ここから本文です

2005/05/27

<韓国経済>クローン技術でES細胞

  • keizai_050527.jpg

                 黄禹錫教授         

 黄禹錫・ソウル大教授の研究チームが、難病患者の体細胞と提供を受けた卵子を使って患者自身のクローン胚を作り、あらゆる組織に成長できる胚性幹細胞(ES細胞)の作成に成功した。これによってES細胞を培養して難病治療に応用する再生医療の実用化に向け一歩前進したことになった。

黄教授と文信容・ソウル大教授の研究チームは、米ピッツバーグ大のジェラルド・シャッテン教授の研究チームと共同で18人の女性から提供された卵子185個から31個のクローン胚を複製し、ここから11個のES細胞をつくることに成功した。この研究成果は、米サイエンス誌(電子版)に掲載された。

 科学者たちは、パーキンソン病、脳卒中、認知症、脳脊髄損傷、関節炎、糖尿病などにES細胞を適用すれば、損傷された細胞をES細胞で代替できるとみている。

 黄教授の研究チームは、健康な卵子から核を取り除き、それに脊椎マヒなど各種疾患を持つ患者の体細胞の核を移植、電気刺激などを通じて2つの細胞の融合を誘導した結果、患者と免疫学的適合性を持つ11個のES細胞が誕生した。

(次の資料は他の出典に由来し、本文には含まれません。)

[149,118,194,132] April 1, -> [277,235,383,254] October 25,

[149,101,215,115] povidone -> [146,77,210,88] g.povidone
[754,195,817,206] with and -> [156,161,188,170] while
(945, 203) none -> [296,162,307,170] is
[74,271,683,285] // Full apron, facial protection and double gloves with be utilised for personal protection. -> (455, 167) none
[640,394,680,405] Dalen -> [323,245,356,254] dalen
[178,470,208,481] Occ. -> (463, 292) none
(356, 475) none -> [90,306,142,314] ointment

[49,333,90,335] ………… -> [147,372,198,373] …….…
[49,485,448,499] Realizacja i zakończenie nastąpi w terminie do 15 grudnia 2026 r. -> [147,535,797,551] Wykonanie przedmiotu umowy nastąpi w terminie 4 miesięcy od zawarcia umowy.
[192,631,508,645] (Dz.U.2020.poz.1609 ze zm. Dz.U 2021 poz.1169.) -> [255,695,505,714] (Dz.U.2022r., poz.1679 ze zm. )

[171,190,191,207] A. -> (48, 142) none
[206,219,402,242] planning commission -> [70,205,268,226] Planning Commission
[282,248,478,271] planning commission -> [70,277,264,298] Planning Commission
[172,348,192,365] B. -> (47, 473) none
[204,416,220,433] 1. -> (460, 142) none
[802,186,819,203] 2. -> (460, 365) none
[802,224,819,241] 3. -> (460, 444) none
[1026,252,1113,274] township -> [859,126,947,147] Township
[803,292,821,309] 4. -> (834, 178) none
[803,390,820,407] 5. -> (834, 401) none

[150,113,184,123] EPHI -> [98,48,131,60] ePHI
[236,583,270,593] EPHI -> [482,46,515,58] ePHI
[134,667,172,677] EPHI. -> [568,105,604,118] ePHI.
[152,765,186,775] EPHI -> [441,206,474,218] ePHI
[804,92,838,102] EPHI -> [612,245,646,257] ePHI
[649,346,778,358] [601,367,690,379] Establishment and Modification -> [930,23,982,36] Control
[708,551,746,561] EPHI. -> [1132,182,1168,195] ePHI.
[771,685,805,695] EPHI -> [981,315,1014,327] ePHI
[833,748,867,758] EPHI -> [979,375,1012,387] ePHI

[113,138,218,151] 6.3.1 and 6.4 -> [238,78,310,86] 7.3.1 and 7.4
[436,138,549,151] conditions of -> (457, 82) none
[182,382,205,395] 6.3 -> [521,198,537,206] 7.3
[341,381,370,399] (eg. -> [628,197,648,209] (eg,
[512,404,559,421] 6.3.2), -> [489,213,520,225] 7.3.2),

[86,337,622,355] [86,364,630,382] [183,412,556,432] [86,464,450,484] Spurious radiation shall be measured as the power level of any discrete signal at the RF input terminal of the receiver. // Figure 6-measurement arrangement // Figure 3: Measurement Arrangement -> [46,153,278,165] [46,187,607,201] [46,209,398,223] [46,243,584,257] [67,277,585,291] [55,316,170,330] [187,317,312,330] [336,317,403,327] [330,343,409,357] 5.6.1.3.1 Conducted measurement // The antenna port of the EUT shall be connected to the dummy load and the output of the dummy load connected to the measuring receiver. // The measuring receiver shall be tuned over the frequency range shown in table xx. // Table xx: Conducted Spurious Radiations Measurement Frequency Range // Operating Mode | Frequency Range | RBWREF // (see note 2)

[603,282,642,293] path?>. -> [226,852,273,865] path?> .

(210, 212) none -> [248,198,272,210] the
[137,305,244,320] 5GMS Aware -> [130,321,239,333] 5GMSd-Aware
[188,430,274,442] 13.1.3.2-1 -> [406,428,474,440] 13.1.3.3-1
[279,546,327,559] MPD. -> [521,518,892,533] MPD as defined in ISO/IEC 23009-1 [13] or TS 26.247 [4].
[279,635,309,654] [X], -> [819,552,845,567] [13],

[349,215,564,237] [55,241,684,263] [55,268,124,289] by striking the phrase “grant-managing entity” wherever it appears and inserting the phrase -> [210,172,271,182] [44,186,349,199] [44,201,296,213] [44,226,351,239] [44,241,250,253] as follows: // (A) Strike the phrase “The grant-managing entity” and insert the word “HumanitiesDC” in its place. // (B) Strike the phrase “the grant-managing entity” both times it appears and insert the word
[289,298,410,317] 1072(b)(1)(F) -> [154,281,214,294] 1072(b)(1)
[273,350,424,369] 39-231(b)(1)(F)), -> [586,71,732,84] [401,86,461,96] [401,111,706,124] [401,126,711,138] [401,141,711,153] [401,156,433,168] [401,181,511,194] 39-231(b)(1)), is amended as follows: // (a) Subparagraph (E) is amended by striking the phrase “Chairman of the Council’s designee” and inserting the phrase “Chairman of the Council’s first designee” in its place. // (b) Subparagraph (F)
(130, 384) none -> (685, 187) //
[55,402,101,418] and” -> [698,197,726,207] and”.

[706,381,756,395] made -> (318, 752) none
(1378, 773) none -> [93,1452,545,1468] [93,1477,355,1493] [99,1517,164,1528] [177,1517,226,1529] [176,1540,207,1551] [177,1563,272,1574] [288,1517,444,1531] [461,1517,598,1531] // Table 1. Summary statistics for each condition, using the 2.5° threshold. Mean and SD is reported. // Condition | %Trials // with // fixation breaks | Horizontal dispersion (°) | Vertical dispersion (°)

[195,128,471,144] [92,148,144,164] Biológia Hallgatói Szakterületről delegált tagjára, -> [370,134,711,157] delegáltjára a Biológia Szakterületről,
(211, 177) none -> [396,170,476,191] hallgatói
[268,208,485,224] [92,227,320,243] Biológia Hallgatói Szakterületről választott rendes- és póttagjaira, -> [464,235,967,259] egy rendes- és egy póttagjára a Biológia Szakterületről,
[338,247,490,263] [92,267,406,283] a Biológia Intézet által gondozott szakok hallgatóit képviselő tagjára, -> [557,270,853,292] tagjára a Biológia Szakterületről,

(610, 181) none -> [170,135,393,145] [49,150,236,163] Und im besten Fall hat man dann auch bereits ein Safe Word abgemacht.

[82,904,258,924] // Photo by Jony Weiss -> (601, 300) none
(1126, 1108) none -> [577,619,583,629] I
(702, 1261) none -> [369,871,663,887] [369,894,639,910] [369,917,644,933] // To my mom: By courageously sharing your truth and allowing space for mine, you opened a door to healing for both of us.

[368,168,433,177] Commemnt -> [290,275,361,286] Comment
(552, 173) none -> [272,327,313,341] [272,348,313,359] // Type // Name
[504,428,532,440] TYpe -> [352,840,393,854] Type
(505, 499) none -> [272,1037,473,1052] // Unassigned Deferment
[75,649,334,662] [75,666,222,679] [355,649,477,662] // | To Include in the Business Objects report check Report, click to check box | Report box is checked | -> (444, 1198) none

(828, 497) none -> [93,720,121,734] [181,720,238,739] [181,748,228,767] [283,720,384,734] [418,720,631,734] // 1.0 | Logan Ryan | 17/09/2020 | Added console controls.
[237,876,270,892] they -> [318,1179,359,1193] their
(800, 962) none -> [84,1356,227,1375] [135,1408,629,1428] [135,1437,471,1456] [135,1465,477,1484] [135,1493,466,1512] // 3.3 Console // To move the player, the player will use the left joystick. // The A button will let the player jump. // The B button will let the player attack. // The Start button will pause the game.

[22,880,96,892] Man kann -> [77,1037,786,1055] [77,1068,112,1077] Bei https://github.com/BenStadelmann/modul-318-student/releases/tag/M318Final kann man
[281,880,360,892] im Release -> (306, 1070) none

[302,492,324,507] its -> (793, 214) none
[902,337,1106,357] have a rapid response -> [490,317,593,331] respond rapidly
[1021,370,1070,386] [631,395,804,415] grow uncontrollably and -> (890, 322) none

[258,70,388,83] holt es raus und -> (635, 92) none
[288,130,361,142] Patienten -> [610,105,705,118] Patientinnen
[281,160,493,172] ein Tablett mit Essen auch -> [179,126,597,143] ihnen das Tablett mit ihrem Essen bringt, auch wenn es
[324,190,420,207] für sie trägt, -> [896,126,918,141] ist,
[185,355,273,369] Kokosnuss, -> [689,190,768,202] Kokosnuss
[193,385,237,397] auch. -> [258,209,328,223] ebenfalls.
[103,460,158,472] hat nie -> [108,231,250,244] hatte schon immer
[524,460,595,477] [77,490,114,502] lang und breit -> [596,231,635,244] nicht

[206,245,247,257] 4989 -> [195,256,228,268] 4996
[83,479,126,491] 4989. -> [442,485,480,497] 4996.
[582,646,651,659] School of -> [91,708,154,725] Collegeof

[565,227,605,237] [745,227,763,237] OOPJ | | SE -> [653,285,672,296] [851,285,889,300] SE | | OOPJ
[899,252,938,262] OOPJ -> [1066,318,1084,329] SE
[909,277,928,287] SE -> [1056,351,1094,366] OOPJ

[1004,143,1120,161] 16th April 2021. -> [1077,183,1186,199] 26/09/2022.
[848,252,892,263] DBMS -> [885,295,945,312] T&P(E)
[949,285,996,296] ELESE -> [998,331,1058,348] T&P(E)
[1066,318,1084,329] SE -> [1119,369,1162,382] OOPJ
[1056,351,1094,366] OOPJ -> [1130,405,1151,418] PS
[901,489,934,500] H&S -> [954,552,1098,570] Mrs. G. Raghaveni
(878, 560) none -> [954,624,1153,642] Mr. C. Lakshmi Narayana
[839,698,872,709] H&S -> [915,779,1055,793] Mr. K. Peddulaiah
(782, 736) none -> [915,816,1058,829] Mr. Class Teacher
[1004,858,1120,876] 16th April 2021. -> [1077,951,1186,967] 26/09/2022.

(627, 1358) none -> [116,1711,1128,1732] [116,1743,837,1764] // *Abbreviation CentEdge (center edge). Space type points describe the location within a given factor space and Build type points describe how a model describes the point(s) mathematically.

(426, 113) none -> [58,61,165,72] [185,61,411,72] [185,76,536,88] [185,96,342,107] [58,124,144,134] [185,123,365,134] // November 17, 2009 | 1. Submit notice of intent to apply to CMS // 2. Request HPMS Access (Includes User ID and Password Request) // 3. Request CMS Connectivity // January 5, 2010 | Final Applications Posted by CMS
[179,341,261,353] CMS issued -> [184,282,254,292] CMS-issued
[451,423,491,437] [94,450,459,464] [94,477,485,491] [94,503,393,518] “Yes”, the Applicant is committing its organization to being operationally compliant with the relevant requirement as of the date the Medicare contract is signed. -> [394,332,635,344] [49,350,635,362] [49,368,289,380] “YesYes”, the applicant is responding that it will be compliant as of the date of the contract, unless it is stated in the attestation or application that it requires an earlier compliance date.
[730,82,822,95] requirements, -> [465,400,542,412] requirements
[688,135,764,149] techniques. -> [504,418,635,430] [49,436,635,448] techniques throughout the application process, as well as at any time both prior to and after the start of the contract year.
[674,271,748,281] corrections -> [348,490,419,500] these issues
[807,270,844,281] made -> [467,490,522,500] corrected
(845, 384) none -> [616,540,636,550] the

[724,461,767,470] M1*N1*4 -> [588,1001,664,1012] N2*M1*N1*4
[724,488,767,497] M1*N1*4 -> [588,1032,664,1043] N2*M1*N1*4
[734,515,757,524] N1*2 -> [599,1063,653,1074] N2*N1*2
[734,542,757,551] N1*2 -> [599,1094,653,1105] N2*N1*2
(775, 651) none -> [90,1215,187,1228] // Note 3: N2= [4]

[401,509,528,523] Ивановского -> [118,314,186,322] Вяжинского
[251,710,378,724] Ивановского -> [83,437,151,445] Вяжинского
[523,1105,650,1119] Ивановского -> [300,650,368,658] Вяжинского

 患者治療用のES細胞がつくられたのは今回が初めて。作り出されたES細胞11個は、男性8人、女性3人の体細胞を利用したもので、この中に難病患者3人が含まれている。今回の研究成果でES細胞を利用した難病治療に一歩近づくことになった。ES細胞を利用した難病治療は、「ES細胞作製→細胞分化の誘導→組織細胞の移植→難病治療」の過程を経るが、黄教授はこの第1段階をクリアしたことになる。

 黄教授は、「さまざまな年齢と性別の体細胞を利用してES細胞を作製したことに意味があるが、今回の研究の結果、すぐに臨床試験に入れるわけではない」とし、「これから免疫拒否反応の解決やES細胞の生物学的特性の究明など、課題に取り組みたい」と意欲を示した。

 クローン胚は、子宮に戻すとクローン人間ができるため、ES細胞の研究の是非をめぐって国際社会で論争が起きている。このため黄教授は、「人工卵子」を活用したES細胞の作製技術の開発に力を入れる方針だ。